#23 "with sadness face"

2.8K 233 4
                                    

Bahkan jeans hitam pekatkupun baru setengah masuk keseblah kaki kiriku saat tiba-tiba handphoneku geter-geter sambil bernyanyi lagu hura-hura. Aiiish.. dengan tangan yang lumayan sibuk, aku mencoba mengangkat telpon penting dari Irwan. Entah penting atau tidak, tapi apapun panggilan masuk yang berasal dari Irwan, maka ku anggap penting, menyangkut masalah hati. Beudeeeuh...

“haloo ?”

“selamat pagi sayang..”

Aku terus-terusan menambah koleksi kerutan di dahiku, terheran-heran pada diri Irwan yang sangat tumben sekali menelponku di pagi-pagi bahkan saat aku belum selesai mengenakan kostum kuliahku. Jeans ketat dan kemeja.

“eh, pa.. pagi..” aku gelagapan, karena heran.

“hehe.. tumben kan aku telpon pagi-pagi.. kapan lagi coba aku telpon kamu pagi-pagi..”

Aku yang masih mencoba menarik celana super ketatku mencoba cengengesan kesenengan. Kalau dipikir, benar juga, Irwan belum pernah menelponku sepagi ini. Hey, berarti ini telpon perdananya. Ett tapi, bukankah hari ini adalah.. ??

“heh, kamu bukannya hari ini pelantikan yah ?”

iyah sayang, hari ini aku pelantikan, doain yah moga lancar pelantikannya..”

“iyah, selamat  dan sukses yah buat pelantikannya. Ohiyaa.. keluarga udah pada dateng kesana ??”

Irwan diam sesaat, kemudian setelah beberapa helaan nafas barulah ia angkat bicara.udah kayaknya.. udah banyak  orang diluar..”

“ohh gitu, yaudah.. good luck sayang, aku juga mau berangkat kuliah nih.. see you di rumah, bye..” buru-buru kututup telpon Irwan, manakala bapake memanggil dari luar pertanda siap berangkat meluncur beraktifitas. Hmm hmm beginilah kegiatanku setiap pagi, berangkat berbarengan dengan ayahku sampai halte, karena aku dan ayahku beda jalur.

Ohh iya, ayahku guru sartifikasi matematika galak dan senibudaya di sebuah sekolah swasta yang tak terlalu jauh dari rumah. Tapi bakat jago ngitung sama sekali tak tertular ke diriku. Matematika adalah ilmu pasti, aku lebih suka ilmu perhitungan logika, makanya aku lebih suka pusing mikirin politik, aku lebih suka berenang di lautan pasal dari pada disuruh ngitung 1+1, ohiya sewaktu sekolah aku bahkan lebih ngerti pelajaran elektronika dan fisika ketimbang matematika padahal lebih rungseb fisika. Kalau senibudaya-nya mungkin sedikit tertular padaku, walopun aku gak bisa nyanyi, tapi sedikit-dikit aku bisa main alat musik dan melukis serta mulai sedikit-sedikit beljar ilmu merangkai bunga.

“ta.. cepetan.. ayah telat absen hadir nih nanti..”

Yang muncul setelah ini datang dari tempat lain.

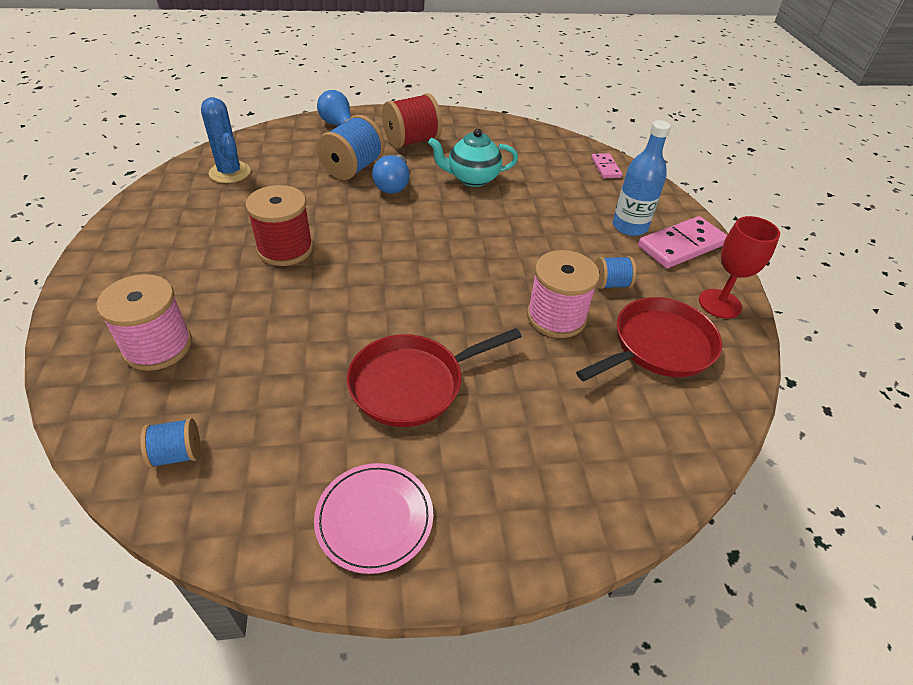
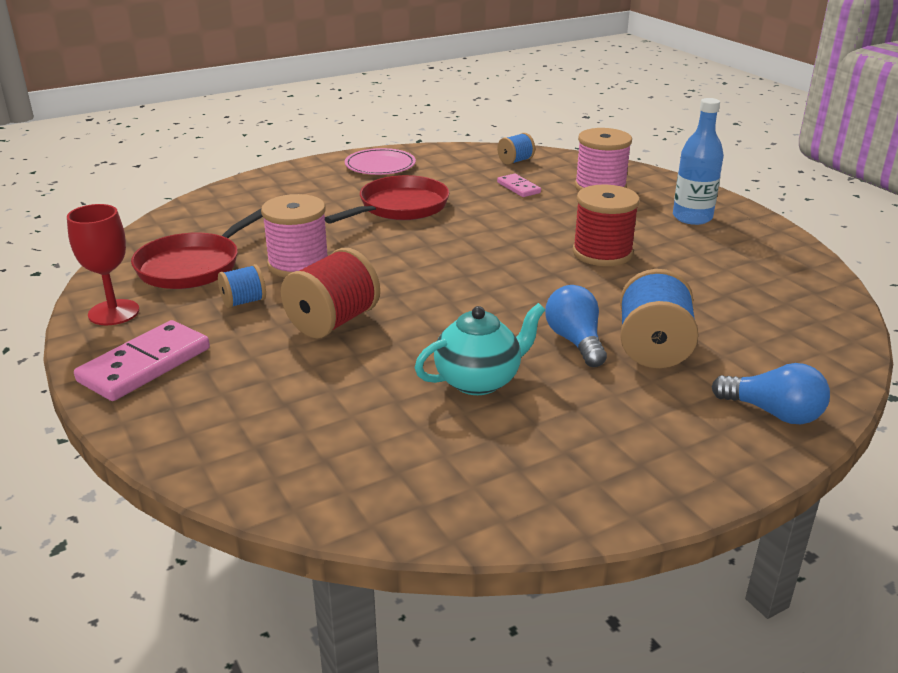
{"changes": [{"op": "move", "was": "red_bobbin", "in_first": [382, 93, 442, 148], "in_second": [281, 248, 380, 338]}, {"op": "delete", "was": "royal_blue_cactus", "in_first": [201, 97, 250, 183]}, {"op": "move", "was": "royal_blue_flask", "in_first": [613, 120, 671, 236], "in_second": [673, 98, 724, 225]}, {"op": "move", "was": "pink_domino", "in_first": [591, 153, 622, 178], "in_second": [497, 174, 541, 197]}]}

Aiiish, bahkan spon bedakku baru meluncur tepat di pipi kiriku. Huuuh, baik baik.. aku bersolek ekspres. Hanya bedak tipis, dan segera ku tarik masker dan melesat menuju ayahku yang mulai geram menungguiku yang dandannya lama. Padahal enggak lhoo, itu tadi gara-gara Irwan, udah salahin aja Irwan.

Sampai halte, aku tak menunggu lama lagi, bis kelas ekonomi itu datang. Yuhuu.. setelah naik dan duduk cukup nyaman, kusegerakan mengambil earphone kemudian jari-jari cantikku cepat menuju playlist kesukaanku, setelah seluruh suara memenuhi indra mendengaranku, aku  mulai memejamkan mata. Aku beneran tertidur, aku baru terbangun lagi saat bis yang menghantarkanku pergi menimba ilmu sampai pada halte kebon nanas. Sepuluh menit dari halte tersebut, aku mulai bisa melihat gedung pendidikanku.

Kuliahku di hari pelantikan Irwan berjalan tak terllu baik, sebab aku terus terpikir kejadian langka yang baru terjadi sekali yakni Irwan menelponku pagi-pagi, sehingga aku kurang fokus menyimak materi.